## Your assignment
Lay out the text of all the entries below as a numbered list, one line per item, with blank lines left out.

## Records to use
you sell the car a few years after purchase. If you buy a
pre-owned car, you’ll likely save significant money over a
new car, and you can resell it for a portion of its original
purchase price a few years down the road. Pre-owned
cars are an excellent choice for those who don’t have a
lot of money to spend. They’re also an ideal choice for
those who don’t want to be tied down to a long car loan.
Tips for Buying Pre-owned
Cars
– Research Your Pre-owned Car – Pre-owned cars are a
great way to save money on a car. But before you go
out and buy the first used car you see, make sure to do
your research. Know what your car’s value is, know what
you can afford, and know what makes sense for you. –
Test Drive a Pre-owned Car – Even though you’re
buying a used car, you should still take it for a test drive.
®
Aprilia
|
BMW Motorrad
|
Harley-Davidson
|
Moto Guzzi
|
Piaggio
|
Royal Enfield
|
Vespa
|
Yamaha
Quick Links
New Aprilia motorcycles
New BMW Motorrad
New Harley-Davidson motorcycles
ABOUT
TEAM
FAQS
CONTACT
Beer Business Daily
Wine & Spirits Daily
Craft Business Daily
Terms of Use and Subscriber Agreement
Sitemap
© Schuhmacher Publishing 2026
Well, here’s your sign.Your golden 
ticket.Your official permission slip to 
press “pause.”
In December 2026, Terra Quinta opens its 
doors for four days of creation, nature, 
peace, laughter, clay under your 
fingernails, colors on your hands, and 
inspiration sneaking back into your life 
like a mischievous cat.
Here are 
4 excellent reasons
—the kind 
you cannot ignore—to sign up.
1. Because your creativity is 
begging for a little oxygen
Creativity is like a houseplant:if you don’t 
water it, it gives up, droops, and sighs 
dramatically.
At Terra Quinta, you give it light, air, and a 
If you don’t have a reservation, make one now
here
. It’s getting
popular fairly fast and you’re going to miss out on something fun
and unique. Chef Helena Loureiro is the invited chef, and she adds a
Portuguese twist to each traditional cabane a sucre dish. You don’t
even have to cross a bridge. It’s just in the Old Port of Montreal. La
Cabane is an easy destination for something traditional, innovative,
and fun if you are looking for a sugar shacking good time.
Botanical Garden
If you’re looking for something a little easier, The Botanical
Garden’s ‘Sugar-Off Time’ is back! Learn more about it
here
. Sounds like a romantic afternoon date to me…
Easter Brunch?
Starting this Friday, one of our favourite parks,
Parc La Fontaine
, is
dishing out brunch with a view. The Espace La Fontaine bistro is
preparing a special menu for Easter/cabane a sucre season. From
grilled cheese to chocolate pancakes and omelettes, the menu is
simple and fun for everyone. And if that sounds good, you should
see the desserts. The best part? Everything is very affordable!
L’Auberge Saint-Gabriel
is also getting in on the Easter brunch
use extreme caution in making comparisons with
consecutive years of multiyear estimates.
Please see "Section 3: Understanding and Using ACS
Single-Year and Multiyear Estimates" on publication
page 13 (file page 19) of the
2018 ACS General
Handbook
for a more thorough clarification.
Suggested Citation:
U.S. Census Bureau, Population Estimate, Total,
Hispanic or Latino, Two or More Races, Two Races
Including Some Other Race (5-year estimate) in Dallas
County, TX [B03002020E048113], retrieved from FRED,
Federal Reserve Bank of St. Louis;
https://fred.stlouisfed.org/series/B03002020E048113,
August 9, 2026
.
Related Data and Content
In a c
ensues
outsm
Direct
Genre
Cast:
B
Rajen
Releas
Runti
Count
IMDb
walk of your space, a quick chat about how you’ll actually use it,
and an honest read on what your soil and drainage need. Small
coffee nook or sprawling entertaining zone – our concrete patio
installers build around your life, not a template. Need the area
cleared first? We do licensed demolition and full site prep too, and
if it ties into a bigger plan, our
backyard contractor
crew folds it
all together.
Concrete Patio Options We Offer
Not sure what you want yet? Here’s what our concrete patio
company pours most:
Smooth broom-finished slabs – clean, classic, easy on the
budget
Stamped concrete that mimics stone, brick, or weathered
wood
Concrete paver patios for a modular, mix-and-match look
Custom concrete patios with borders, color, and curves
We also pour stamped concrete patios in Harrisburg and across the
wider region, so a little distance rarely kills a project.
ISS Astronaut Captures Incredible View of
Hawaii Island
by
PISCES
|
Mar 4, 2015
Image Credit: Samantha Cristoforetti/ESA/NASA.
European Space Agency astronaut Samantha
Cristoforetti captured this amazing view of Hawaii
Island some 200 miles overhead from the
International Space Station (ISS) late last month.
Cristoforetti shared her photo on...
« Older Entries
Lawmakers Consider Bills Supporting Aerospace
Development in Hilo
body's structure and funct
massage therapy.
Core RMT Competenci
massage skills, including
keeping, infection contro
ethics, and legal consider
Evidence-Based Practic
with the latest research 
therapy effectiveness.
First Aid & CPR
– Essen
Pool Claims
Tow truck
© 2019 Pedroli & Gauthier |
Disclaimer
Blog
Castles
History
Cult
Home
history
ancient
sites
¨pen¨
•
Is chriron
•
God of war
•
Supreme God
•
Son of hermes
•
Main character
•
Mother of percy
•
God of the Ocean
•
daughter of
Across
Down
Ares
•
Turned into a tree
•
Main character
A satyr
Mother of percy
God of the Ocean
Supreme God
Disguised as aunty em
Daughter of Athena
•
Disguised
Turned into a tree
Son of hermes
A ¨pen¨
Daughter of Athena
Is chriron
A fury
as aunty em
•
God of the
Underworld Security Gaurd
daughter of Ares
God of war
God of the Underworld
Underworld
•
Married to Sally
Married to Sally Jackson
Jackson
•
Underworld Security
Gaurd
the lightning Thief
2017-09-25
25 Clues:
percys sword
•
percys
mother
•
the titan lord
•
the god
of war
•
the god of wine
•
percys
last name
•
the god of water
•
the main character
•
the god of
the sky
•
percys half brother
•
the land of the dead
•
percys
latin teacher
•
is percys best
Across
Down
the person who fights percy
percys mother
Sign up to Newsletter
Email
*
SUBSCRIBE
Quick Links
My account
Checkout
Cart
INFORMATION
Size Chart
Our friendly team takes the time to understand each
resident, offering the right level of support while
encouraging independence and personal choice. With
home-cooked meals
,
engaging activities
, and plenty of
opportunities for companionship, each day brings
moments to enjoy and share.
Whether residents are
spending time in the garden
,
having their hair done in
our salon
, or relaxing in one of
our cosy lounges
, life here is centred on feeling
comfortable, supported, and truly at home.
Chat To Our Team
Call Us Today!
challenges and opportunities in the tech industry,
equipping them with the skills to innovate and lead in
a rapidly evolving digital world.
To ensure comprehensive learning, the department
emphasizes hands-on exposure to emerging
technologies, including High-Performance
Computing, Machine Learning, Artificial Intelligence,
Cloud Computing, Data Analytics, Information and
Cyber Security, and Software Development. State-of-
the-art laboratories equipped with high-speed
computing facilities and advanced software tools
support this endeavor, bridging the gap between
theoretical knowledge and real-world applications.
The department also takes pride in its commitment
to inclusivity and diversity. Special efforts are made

## Result of the exercise
1. you sell the car a few years after purchase. If you buy a
2. pre-owned car, you’ll likely save significant money over a
3. new car, and you can resell it for a portion of its original
4. purchase price a few years down the road. Pre-owned
5. cars are an excellent choice for those who don’t have a
6. lot of money to spend. They’re also an ideal choice for
7. those who don’t want to be tied down to a long car loan.
8. Tips for Buying Pre-owned
9. Cars
10. – Research Your Pre-owned Car – Pre-owned cars are a
11. great way to save money on a car. But before you go
12. out and buy the first used car you see, make sure to do
13. your research. Know what your car’s value is, know what
14. you can afford, and know what makes sense for you. –
15. Test Drive a Pre-owned Car – Even though you’re
16. buying a used car, you should still take it for a test drive.
17. ®
18. Aprilia
19. |
20. BMW Motorrad
21. |
22. Harley-Davidson
23. |
24. Moto Guzzi
25. |
26. Piaggio
27. |
28. Royal Enfield
29. |
30. Vespa
31. |
32. Yamaha
33. Quick Links
34. New Aprilia motorcycles
35. New BMW Motorrad
36. New Harley-Davidson motorcycles
37. ABOUT
38. TEAM
39. FAQS
40. CONTACT
41. Beer Business Daily
42. Wine & Spirits Daily
43. Craft Business Daily
44. Terms of Use and Subscriber Agreement
45. Sitemap
46. © Schuhmacher Publishing 2026
47. Well, here’s your sign.Your golden 
48. ticket.Your official permission slip to 
49. press “pause.”
50. In December 2026, Terra Quinta opens its 
51. doors for four days of creation, nature, 
52. peace, laughter, clay under your 
53. fingernails, colors on your hands, and 
54. inspiration sneaking back into your life 
55. like a mischievous cat.
56. Here are 
57. 4 excellent reasons
58. —the kind 
59. you cannot ignore—to sign up.
60. 1. Because your creativity is 
61. begging for a little oxygen
62. Creativity is like a houseplant:if you don’t 
63. water it, it gives up, droops, and sighs 
64. dramatically.
65. At Terra Quinta, you give it light, air, and a 
66. If you don’t have a reservation, make one now
67. here
68. . It’s getting
69. popular fairly fast and you’re going to miss out on something fun
70. and unique. Chef Helena Loureiro is the invited chef, and she adds a
71. Portuguese twist to each traditional cabane a sucre dish. You don’t
72. even have to cross a bridge. It’s just in the Old Port of Montreal. La
73. Cabane is an easy destination for something traditional, innovative,
74. and fun if you are looking for a sugar shacking good time.
75. Botanical Garden
76. If you’re looking for something a little easier, The Botanical
77. Garden’s ‘Sugar-Off Time’ is back! Learn more about it
78. here
79. . Sounds like a romantic afternoon date to me…
80. Easter Brunch?
81. Starting this Friday, one of our favourite parks,
82. Parc La Fontaine
83. , is
84. dishing out brunch with a view. The Espace La Fontaine bistro is
85. preparing a special menu for Easter/cabane a sucre season. From
86. grilled cheese to chocolate pancakes and omelettes, the menu is
87. simple and fun for everyone. And if that sounds good, you should
88. see the desserts. The best part? Everything is very affordable!
89. L’Auberge Saint-Gabriel
90. is also getting in on the Easter brunch
91. use extreme caution in making comparisons with
92. consecutive years of multiyear estimates.
93. Please see "Section 3: Understanding and Using ACS
94. Single-Year and Multiyear Estimates" on publication
95. page 13 (file page 19) of the
96. 2018 ACS General
97. Handbook
98. for a more thorough clarification.
99. Suggested Citation:
100. U.S. Census Bureau, Population Estimate, Total,
101. Hispanic or Latino, Two or More Races, Two Races
102. Including Some Other Race (5-year estimate) in Dallas
103. County, TX [B03002020E048113], retrieved from FRED,
104. Federal Reserve Bank of St. Louis;
105. https://fred.stlouisfed.org/series/B03002020E048113,
106. August 9, 2026
107. .
108. Related Data and Content
109. In a c
110. ensues
111. outsm
112. Direct
113. Genre
114. Cast:
115. B
116. Rajen
117. Releas
118. Runti
119. Count
120. IMDb
121. walk of your space, a quick chat about how you’ll actually use it,
122. and an honest read on what your soil and drainage need. Small
123. coffee nook or sprawling entertaining zone – our concrete patio
124. installers build around your life, not a template. Need the area
125. cleared first? We do licensed demolition and full site prep too, and
126. if it ties into a bigger plan, our
127. backyard contractor
128. crew folds it
129. all together.
130. Concrete Patio Options We Offer
131. Not sure what you want yet? Here’s what our concrete patio
132. company pours most:
133. Smooth broom-finished slabs – clean, classic, easy on the
134. budget
135. Stamped concrete that mimics stone, brick, or weathered
136. wood
137. Concrete paver patios for a modular, mix-and-match look
138. Custom concrete patios with borders, color, and curves
139. We also pour stamped concrete patios in Harrisburg and across the
140. wider region, so a little distance rarely kills a project.
141. ISS Astronaut Captures Incredible View of
142. Hawaii Island
143. by
144. PISCES
145. |
146. Mar 4, 2015
147. Image Credit: Samantha Cristoforetti/ESA/NASA.
148. European Space Agency astronaut Samantha
149. Cristoforetti captured this amazing view of Hawaii
150. Island some 200 miles overhead from the
151. International Space Station (ISS) late last month.
152. Cristoforetti shared her photo on...
153. « Older Entries
154. Lawmakers Consider Bills Supporting Aerospace
155. Development in Hilo
156. body's structure and funct
157. massage therapy.
158. Core RMT Competenci
159. massage skills, including
160. keeping, infection contro
161. ethics, and legal consider
162. Evidence-Based Practic
163. with the latest research 
164. therapy effectiveness.
165. First Aid & CPR
166. – Essen
167. Pool Claims
168. Tow truck
169. © 2019 Pedroli & Gauthier |
170. Disclaimer
171. Blog
172. Castles
173. History
174. Cult
175. Home
176. history
177. ancient
178. sites
179. ¨pen¨
180. •
181. Is chriron
182. •
183. God of war
184. •
185. Supreme God
186. •
187. Son of hermes
188. •
189. Main character
190. •
191. Mother of percy
192. •
193. God of the Ocean
194. •
195. daughter of
196. Across
197. Down
198. Ares
199. •
200. Turned into a tree
201. •
202. Main character
203. A satyr
204. Mother of percy
205. God of the Ocean
206. Supreme God
207. Disguised as aunty em
208. Daughter of Athena
209. •
210. Disguised
211. Turned into a tree
212. Son of hermes
213. A ¨pen¨
214. Daughter of Athena
215. Is chriron
216. A fury
217. as aunty em
218. •
219. God of the
220. Underworld Security Gaurd
221. daughter of Ares
222. God of war
223. God of the Underworld
224. Underworld
225. •
226. Married to Sally
227. Married to Sally Jackson
228. Jackson
229. •
230. Underworld Security
231. Gaurd
232. the lightning Thief
233. 2017-09-25
234. 25 Clues:
235. percys sword
236. •
237. percys
238. mother
239. •
240. the titan lord
241. •
242. the god
243. of war
244. •
245. the god of wine
246. •
247. percys
248. last name
249. •
250. the god of water
251. •
252. the main character
253. •
254. the god of
255. the sky
256. •
257. percys half brother
258. •
259. the land of the dead
260. •
261. percys
262. latin teacher
263. •
264. is percys best
265. Across
266. Down
267. the person who fights percy
268. percys mother
269. Sign up to Newsletter
270. Email
271. *
272. SUBSCRIBE
273. Quick Links
274. My account
275. Checkout
276. Cart
277. INFORMATION
278. Size Chart
279. Our friendly team takes the time to understand each
280. resident, offering the right level of support while
281. encouraging independence and personal choice. With
282. home-cooked meals
283. ,
284. engaging activities
285. , and plenty of
286. opportunities for companionship, each day brings
287. moments to enjoy and share.
288. Whether residents are
289. spending time in the garden
290. ,
291. having their hair done in
292. our salon
293. , or relaxing in one of
294. our cosy lounges
295. , life here is centred on feeling
296. comfortable, supported, and truly at home.
297. Chat To Our Team
298. Call Us Today!
299. challenges and opportunities in the tech industry,
300. equipping them with the skills to innovate and lead in
301. a rapidly evolving digital world.
302. To ensure comprehensive learning, the department
303. emphasizes hands-on exposure to emerging
304. technologies, including High-Performance
305. Computing, Machine Learning, Artificial Intelligence,
306. Cloud Computing, Data Analytics, Information and
307. Cyber Security, and Software Development. State-of-
308. the-art laboratories equipped with high-speed
309. computing facilities and advanced software tools
310. support this endeavor, bridging the gap between
311. theoretical knowledge and real-world applications.
312. The department also takes pride in its commitment
313. to inclusivity and diversity. Special efforts are made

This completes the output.